What has changed is that there are greater number of humans living in nature’s ‘natural’ path of destruction than every before, i.e. near the ocean and rivers. So when natural disasters do occur, more people are hurt by them.

FOLLOW THE MONEY
Anyone who thinks that all the PhD’s who are receiving lots of funding to confirm and pump the catastrophic global warming agenda are pure as driven snow and immune from concerns about their next paycheck and financial well being, are naïve. A local biology professor told me that its common knowledge that when writing grant proposals, its essential to include something about climate change – even if the grant request has absolutely nothing to do with climate change. You want the grant money, you include something about global warming.

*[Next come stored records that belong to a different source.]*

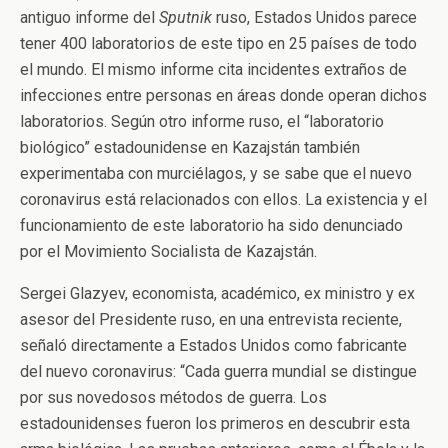
antiguo informe del
Sputnik
ruso, Estados Unidos parece
tener 400 laboratorios de este tipo en 25 países de todo
el mundo. El mismo informe cita incidentes extraños de
infecciones entre personas en áreas donde operan dichos
laboratorios. Según otro informe ruso, el “laboratorio
biológico” estadounidense en Kazajstán también
experimentaba con murciélagos, y se sabe que el nuevo
coronavirus está relacionados con ellos. La existencia y el
funcionamiento de este laboratorio ha sido denunciado
por el Movimiento Socialista de Kazajstán.
Sergei Glazyev, economista, académico, ex ministro y ex
asesor del Presidente ruso, en una entrevista reciente,
señaló directamente a Estados Unidos como fabricante
del nuevo coronavirus: “Cada guerra mundial se distingue
por sus novedosos métodos de guerra. Los
estadounidenses fueron los primeros en descubrir esta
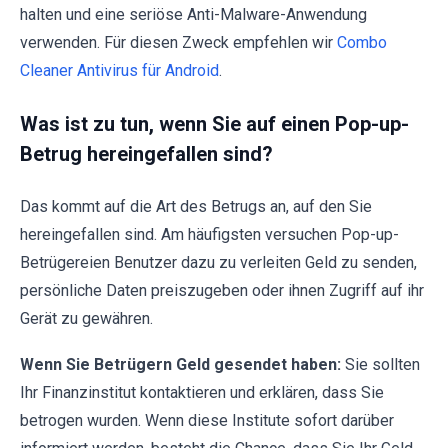
halten und eine seriöse Anti-Malware-Anwendung
verwenden. Für diesen Zweck empfehlen wir
Combo
Cleaner Antivirus für Android
.
Was ist zu tun, wenn Sie auf einen Pop-up-
Betrug hereingefallen sind?
Das kommt auf die Art des Betrugs an, auf den Sie
hereingefallen sind. Am häufigsten versuchen Pop-up-
Betrügereien Benutzer dazu zu verleiten Geld zu senden,
persönliche Daten preiszugeben oder ihnen Zugriff auf ihr
Gerät zu gewähren.
Wenn Sie Betrügern Geld gesendet haben:
Sie sollten
Ihr Finanzinstitut kontaktieren und erklären, dass Sie
betrogen wurden. Wenn diese Institute sofort darüber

Ever notice that weathermen emphasize hot temperatures, but de-emphasize cold? Around the country, the hottest temperature is news. Or that the predicted high temperature for the coming days is almost always higher than it really turns out to be, rarely cooler? Weathermen were called upon by the Clinton administration to fan global warming hysteria. Seems to me they are still doing it, and hey – it’s a good story for keeping public interest = more revenue.

The earth’s temperatures have been flat since the late 90’s, and a dramatic cooling began two years ago. How may headlines have you seen on this?

BENEFITS OF HIGHER CO2
Happer points out that higher CO2 concentrations are an important factor in the increased crop yields we have seen.

Which is a greater danger to humanity – warmer temperatures or colder? During the Medieval warm period the earth’s temperatures were dramatically warmer than they are today. Humanity flourished. How does humanity do in an ice age? Not so well. If we could set the earth’s temperature by merely turning a dial, where would we set it? According to what I’ve read, even when the earth has been much, much warmer than it is today, the temperature at the equator has been about the same as it is today. If that’s as hot as it gets, how alarming is that?

As CO2 concentrations increase the proportional warming affect decreases. Radiation heat transfer is a function of the temperature of one body raised to the fourth power minus the temperature of the other body to the 4th power. So the heat exchange dramatically increases as the temperature difference between them increases.

THE COST TO HUMANITY
We are being asked to bear tremendous expense to reduce CO2 production to fight the phantom (I believe) catastrophic human induced global warming. This is bad for the economy, bad for the poor. Its also bad in that it diverts resources to all the other more positive places they could and should go – either through the ‘invisible hand’ or through human choice, i.e. if humanity is going to voluntarily invest a massive amount of money intended to benefit humanity, there are better choices.

We could pass a national law that all fruits and vegetables must be fluorescent pink. This would create a huge new industry – lots of genetic engineering, experimentation, maybe new crop techniques. A new ‘fluorescent pink’ economy! Jobs! Yes, fruits and vegetables will cost more, but its worth it! The Green economy is likely not much different.

We should burn all our fossil fuels. As they become more scarce the price will rise and alternative energy will become cost competitive.

Meanwhile, the burden of the proposed CO2 curbing measures will be born by the western world. China will continue to belch untreated exhaust from coal plants into the atmosphere, and kick our rear end economically. We are not in a position to bear the burden that the global alarming alarmists wish to impose upon us.

John Craig said...

Thank you for your extensive comment. You obviously know much more about this than I do. I won't make a hypocrite of myself by even attempting to reply, I don't know nearly enough to do so.